Joanna has been a leader in dramaturgical practice since moving to Vancouver in 2005. Her groundbreaking work with the collective Universal Limited on JAPANESE PROBLEM offers a model for how community-integrated theatre can be made. As the Project Dramaturg on the Fringe New Play Prize, Joanna has been an instrumental collaborator on Poly Queer Love Ballad, Mx and the upcoming Catalina La O: Ahora Conmigo. She has also been a popular mentor in PTC’s Block A program. Working across theatre, dance, and cabaret, Joanna incorporates music, site, and political analysis foundationally in all her work. Her deep commitment to intercultural, liberatory practice has received resounding support from her many collaborators in IBPOC communities.

In her new role, Joanna will lead on program development, including the next incarnation of our Associates residency, WrightSpace, and new creative collaborations. Her expertise in directing, grant writing and producing will offer her collaborators exceptional insights as they develop their processes at PTC.

To-do list:
A: According to the profile of Joanna, why will her collaborators gain exceptional insights as they develop their processes at PTC? Answer in one to three sentences.
B: From the profile of Joanna, extract the passage from "Joanna has been a leader" up to and including "in IBPOC communities.".
None of the tasks makes use of the records.

Data excerpts:
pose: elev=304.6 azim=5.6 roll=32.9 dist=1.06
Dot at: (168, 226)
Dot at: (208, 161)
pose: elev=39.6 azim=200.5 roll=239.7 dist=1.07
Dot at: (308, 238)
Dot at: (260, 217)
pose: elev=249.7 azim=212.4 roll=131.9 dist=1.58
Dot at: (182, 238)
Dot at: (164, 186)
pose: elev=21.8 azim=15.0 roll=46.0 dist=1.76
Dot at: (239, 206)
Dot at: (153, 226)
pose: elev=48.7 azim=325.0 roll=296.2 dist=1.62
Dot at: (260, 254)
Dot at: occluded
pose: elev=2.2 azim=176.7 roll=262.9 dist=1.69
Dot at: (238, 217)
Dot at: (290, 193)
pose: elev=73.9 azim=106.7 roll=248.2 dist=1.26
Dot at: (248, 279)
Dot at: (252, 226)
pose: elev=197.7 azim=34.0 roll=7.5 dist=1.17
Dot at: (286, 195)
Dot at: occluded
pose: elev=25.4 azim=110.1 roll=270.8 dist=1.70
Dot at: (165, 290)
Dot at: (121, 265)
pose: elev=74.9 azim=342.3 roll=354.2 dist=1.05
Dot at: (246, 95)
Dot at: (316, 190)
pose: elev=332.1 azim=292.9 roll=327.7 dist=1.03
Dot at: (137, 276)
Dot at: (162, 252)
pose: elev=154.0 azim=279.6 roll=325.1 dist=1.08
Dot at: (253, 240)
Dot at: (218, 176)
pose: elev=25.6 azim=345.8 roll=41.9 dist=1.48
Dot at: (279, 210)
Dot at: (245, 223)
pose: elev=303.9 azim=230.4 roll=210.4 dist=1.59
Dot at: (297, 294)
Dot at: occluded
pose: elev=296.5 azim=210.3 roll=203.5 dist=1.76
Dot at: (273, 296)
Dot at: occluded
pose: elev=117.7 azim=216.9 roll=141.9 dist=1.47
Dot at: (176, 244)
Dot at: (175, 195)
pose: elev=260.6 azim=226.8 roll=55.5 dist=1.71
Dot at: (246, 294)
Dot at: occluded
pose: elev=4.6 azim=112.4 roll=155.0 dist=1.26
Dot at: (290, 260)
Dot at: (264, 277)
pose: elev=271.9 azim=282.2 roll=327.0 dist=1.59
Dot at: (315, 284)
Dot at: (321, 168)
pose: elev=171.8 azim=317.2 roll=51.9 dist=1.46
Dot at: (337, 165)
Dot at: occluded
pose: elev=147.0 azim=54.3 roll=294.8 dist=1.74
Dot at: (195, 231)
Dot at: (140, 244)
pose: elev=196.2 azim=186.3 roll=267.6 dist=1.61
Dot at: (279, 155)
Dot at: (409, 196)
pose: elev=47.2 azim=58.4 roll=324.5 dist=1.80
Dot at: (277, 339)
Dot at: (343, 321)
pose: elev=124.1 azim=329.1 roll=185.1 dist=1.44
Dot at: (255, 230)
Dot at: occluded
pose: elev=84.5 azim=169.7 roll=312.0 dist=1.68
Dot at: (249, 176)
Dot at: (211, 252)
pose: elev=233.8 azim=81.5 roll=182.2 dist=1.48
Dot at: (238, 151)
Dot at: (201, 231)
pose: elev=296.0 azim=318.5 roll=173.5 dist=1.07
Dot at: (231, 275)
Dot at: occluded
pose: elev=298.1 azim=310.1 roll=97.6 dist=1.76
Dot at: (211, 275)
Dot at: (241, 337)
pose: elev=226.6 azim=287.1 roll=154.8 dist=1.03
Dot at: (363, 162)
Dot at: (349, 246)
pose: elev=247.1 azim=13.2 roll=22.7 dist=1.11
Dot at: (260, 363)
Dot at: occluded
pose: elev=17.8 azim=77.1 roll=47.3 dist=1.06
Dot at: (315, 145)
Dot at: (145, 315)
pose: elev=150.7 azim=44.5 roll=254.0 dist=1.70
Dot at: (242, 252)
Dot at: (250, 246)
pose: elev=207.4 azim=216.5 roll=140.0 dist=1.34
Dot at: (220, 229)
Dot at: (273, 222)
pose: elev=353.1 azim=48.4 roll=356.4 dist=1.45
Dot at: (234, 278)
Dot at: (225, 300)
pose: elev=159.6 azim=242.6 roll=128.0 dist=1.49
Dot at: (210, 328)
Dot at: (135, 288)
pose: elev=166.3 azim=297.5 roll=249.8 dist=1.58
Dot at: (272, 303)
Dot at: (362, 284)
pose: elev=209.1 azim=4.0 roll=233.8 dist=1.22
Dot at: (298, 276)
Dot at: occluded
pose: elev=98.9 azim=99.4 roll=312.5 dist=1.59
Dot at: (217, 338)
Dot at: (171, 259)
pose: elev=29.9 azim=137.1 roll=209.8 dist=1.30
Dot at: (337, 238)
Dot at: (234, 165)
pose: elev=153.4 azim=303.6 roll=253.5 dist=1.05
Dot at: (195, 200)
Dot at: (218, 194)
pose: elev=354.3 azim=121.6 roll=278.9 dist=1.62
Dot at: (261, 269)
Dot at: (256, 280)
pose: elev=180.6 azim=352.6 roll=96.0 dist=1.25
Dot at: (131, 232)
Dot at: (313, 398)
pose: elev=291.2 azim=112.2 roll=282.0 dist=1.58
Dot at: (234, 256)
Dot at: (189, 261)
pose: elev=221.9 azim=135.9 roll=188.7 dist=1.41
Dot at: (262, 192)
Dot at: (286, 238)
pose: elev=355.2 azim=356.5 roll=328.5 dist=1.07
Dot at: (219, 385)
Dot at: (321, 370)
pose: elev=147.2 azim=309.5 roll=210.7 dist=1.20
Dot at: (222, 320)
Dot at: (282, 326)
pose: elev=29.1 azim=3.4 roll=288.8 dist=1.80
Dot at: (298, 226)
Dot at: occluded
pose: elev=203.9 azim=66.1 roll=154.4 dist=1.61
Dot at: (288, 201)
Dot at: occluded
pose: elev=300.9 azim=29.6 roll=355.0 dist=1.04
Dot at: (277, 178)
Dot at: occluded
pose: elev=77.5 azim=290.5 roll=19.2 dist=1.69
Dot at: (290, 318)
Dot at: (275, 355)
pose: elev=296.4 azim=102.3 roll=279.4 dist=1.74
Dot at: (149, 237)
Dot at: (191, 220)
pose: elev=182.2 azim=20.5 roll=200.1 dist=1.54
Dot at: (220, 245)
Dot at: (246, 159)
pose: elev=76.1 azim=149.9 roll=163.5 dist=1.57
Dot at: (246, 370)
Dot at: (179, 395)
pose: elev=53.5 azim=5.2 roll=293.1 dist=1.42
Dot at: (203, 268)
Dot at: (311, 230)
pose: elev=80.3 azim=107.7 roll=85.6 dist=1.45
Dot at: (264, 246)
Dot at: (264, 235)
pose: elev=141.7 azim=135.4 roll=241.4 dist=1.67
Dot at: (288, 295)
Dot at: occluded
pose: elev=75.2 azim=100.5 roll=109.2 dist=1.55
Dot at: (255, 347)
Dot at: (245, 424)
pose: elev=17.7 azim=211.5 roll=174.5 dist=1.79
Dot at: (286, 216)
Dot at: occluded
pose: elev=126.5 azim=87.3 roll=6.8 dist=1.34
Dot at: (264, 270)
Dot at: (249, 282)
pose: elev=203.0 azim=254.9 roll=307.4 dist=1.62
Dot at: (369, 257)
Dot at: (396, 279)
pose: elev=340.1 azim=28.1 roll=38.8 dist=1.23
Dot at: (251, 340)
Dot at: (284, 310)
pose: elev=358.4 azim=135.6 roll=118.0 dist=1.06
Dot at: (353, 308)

Answers below:
A: Her collaborators will gain exceptional insights because of her expertise in directing, grant writing and producing.

B:
Joanna has been a leader in dramaturgical practice since moving to Vancouver in 2005. Her groundbreaking work with the collective Universal Limited on JAPANESE PROBLEM offers a model for how community-integrated theatre can be made. As the Project Dramaturg on the Fringe New Play Prize, Joanna has been an instrumental collaborator on Poly Queer Love Ballad, Mx and the upcoming Catalina La O: Ahora Conmigo. She has also been a popular mentor in PTC’s Block A program. Working across theatre, dance, and cabaret, Joanna incorporates music, site, and political analysis foundationally in all her work. Her deep commitment to intercultural, liberatory practice has received resounding support from her many collaborators in IBPOC communities.